• **TASK STATEMENT**
Only the lines that hold "values" should be in the answer, each copied from the data below.

Stored data entries:
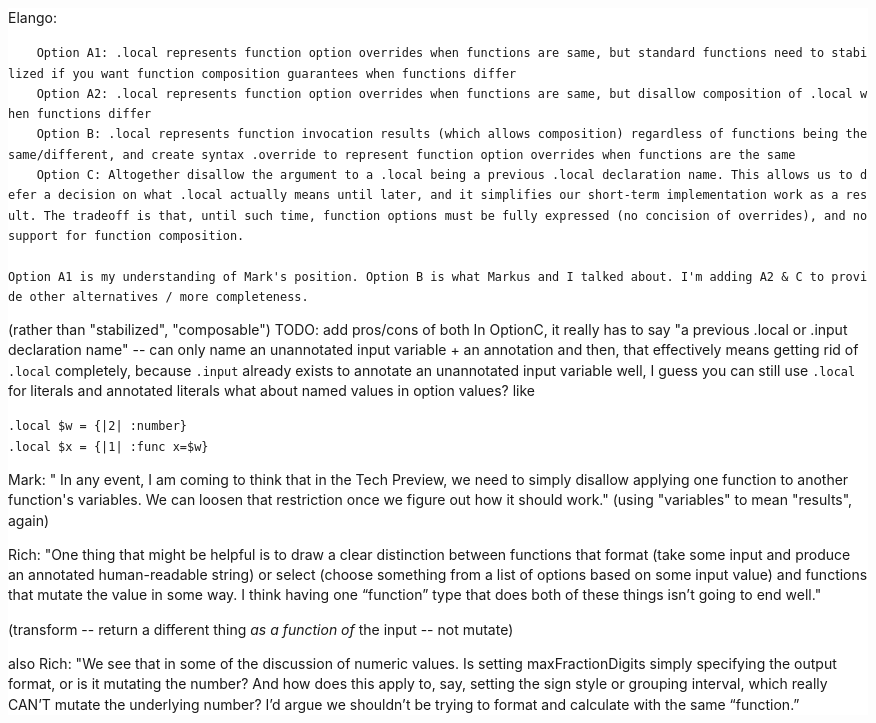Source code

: Elango:

```
    Option A1: .local represents function option overrides when functions are same, but standard functions need to stabilized if you want function composition guarantees when functions differ
    Option A2: .local represents function option overrides when functions are same, but disallow composition of .local when functions differ
    Option B: .local represents function invocation results (which allows composition) regardless of functions being the same/different, and create syntax .override to represent function option overrides when functions are the same
    Option C: Altogether disallow the argument to a .local being a previous .local declaration name. This allows us to defer a decision on what .local actually means until later, and it simplifies our short-term implementation work as a result. The tradeoff is that, until such time, function options must be fully expressed (no concision of overrides), and no support for function composition.

Option A1 is my understanding of Mark's position. Option B is what Markus and I talked about. I'm adding A2 & C to provide other alternatives / more completeness.
```

(rather than "stabilized", "composable")
TODO: add pros/cons of both
In OptionC, it really has to say "a previous .local or .input declaration name" -- can only name an unannotated input variable + an annotation
and then, that effectively means getting rid of `.local` completely, because `.input` already exists to annotate
an unannotated input variable
well, I guess you can still use `.local` for literals and annotated literals
what about named values in option values? like

```
.local $w = {|2| :number}
.local $x = {|1| :func x=$w}
```

Mark:
"
In any event, I am coming to think that in the Tech Preview, we need to simply disallow applying one function to another function's variables. We can loosen that restriction once we figure out how it should work."
(using "variables" to mean "results", again)

Rich:
"One thing that might be helpful is to draw a clear distinction between functions that format (take some input and produce an annotated human-readable string) or select (choose something from a list of options based on some input value) and functions that mutate the value in some way.  I think having one “function” type that does both of these things isn’t going to end well."

(transform -- return a different thing _as a function of_ the input -- not mutate)

also Rich:
"We see that in some of the discussion of numeric values.  Is setting maxFractionDigits simply specifying the output format, or is it mutating the number?  And how does this apply to, say, setting the sign style or grouping interval, which really CAN’T mutate the underlying number?  I’d argue we shouldn’t be trying to format and calculate with the same “function.”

• **RESPONSE**
what about named values in option values? like
"We see that in some of the discussion of numeric values.  Is setting maxFractionDigits simply specifying the output format, or is it mutating the number?  And how does this apply to, say, setting the sign style or grouping interval, which really CAN’T mutate the underlying number?  I’d argue we shouldn’t be trying to format and calculate with the same “function.”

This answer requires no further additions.